Admittedly "One Word," the lead single from Ms. Osbourne's sophomore album release, was something of a revelation. A magnificent slice of retro Electropop owing a significant debt to Visage's seminal New Wave anthem "Fade To Grey," "One Word" had me hoping that young Kelly was poised to re-launch herself as a chilly electronic dancefloor queen with this full album. However, while I wouldn't say the rest of "Sleeping In The Nothing" is bad, a full-on dance album this is not, and almost none of the other tracks find themselves well suited for the discothèque. In fact, there's really only one other song that find itself ready for club consumption in its current guise, "Suburbia" (not a Pet Shop Boys cover), which starts out with the type of deeply pumping bassline popularized with tracks like "Show Me Love" by Robin S. but quickly layers on a bubblier overall production to support Kelly's winsomely earnest teen angst vocals, making for an odd- though not entirely unsuccessful- juxtaposition.
As far as the rest of the album goes, the other songs are more New-Wave influenced Pop-Rock tracks, think perhaps MTV acts circa 1983 or the "Valley Girl" soundtrack, with crunchy guitar lines overlaid by quirky synthesizer chords lines. "I Can't Wait" is a perfect example of this and effectively makes the most of Ms.

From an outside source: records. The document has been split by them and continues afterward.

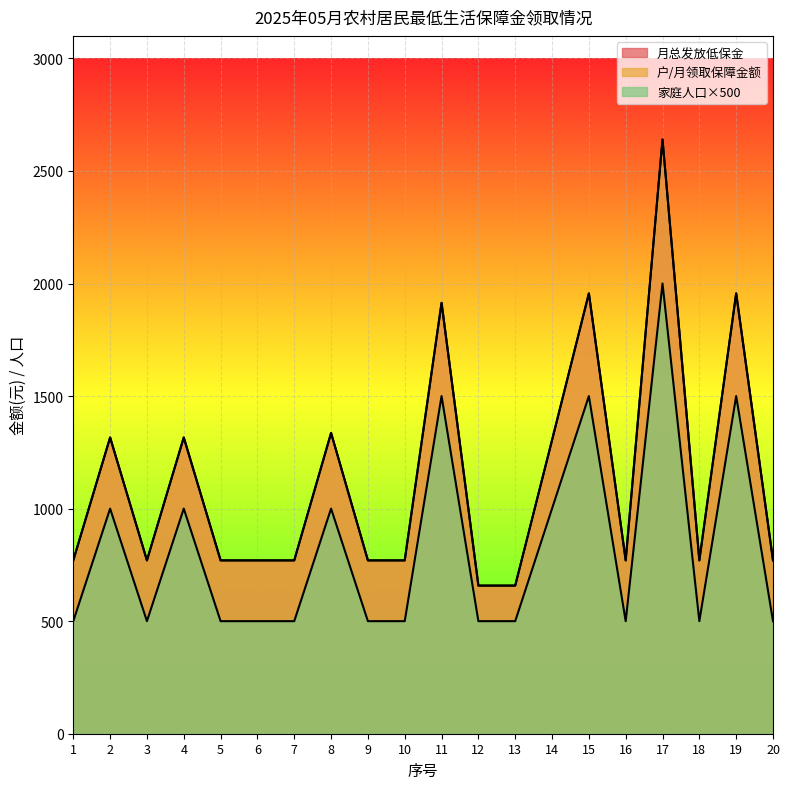

Reading right to left, transcribe all the data shown in this chart.

月总发放低保金: 20=770	19=1956	18=770	17=2640	16=770	15=1956	14=1304	13=658	12=658	11=1914	10=770	9=770	8=1336	7=770	6=770	5=770	4=1316	3=770	2=1316	1=770
户/月领取保障金额: 20=770	19=1956	18=770	17=2640	16=770	15=1956	14=1304	13=658	12=658	11=1914	10=770	9=770	8=1336	7=770	6=770	5=770	4=1316	3=770	2=1316	1=770
家庭人口: 20=500	19=1500	18=500	17=2000	16=500	15=1500	14=1000	13=500	12=500	11=1500	10=500	9=500	8=1000	7=500	6=500	5=500	4=1000	3=500	2=1000	1=500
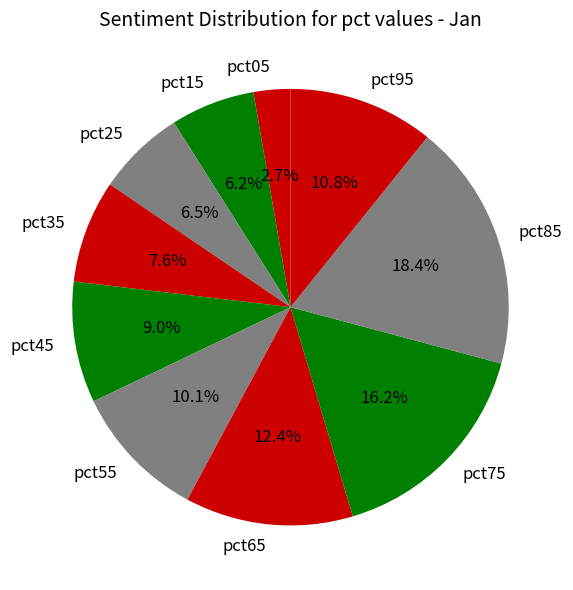

To the nearest percent, what percentage of the pie is pct75?

16%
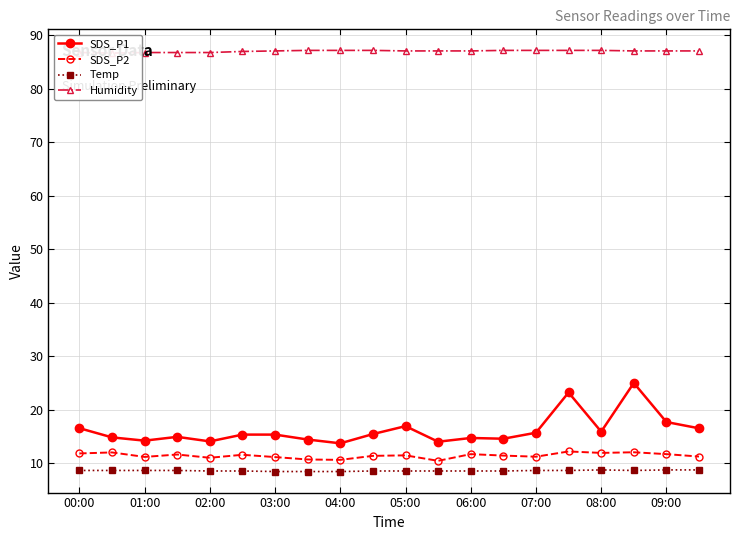

True or false: Temp has a value of 8.7 at 07:00.

True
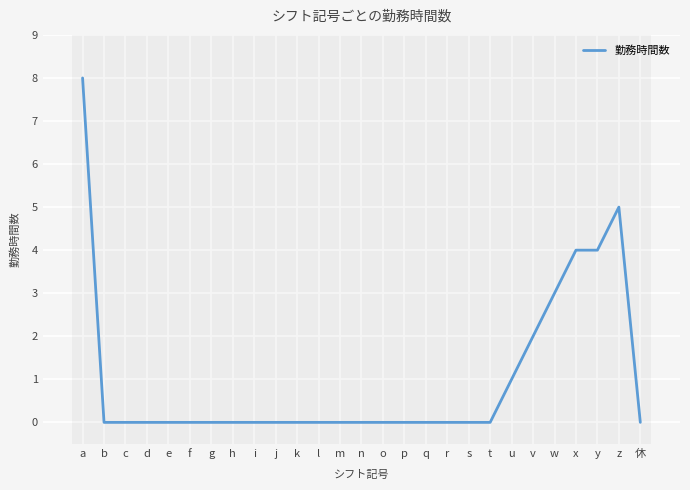

Reading left to right, list all the values displayed in this chart.

a=8	b=0	c=0	d=0	e=0	f=0	g=0	h=0	i=0	j=0	k=0	l=0	m=0	n=0	o=0	p=0	q=0	r=0	s=0	t=0	u=1	v=2	w=3	x=4	y=4	z=5	休=0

Osbourne's yearning vocal. Wittiest moment for the CD comes on "Secret Love" where Kelly campily incorporates a few lines from Veruca Salt's show-stopper "I Want It Now" from "Willy Wonka & The Chocolate Factory" while the deliciously giddy "Edge Of Your Atmosphere" zips along at breakneck pace and wouldn't sound out of place on a Men Without Hats album with bouncy synth lines and handclapped accents. Unfortunately, my promo copy came without any liner notes as I'd be curious to know if Kelly actually had a hand in writing the most lyrically notable song, "Don't Touch Me," which angrily deals with the difficult topic of date rape and earns the CD its parental advisory for explicit lyrics.
Now Kelly isn't the world's strongest singer so she's primarily carrying "Sleeping In The Nothing" with her verve and personality and thus the album will probably do best with Ms. Osbourne's teenage fans who watch her on "The Osbournes" TV show and are already familiar with her overall style and attitude. More strictly dance-oriented aficionados may prefer to just buy the CD single for "One Word."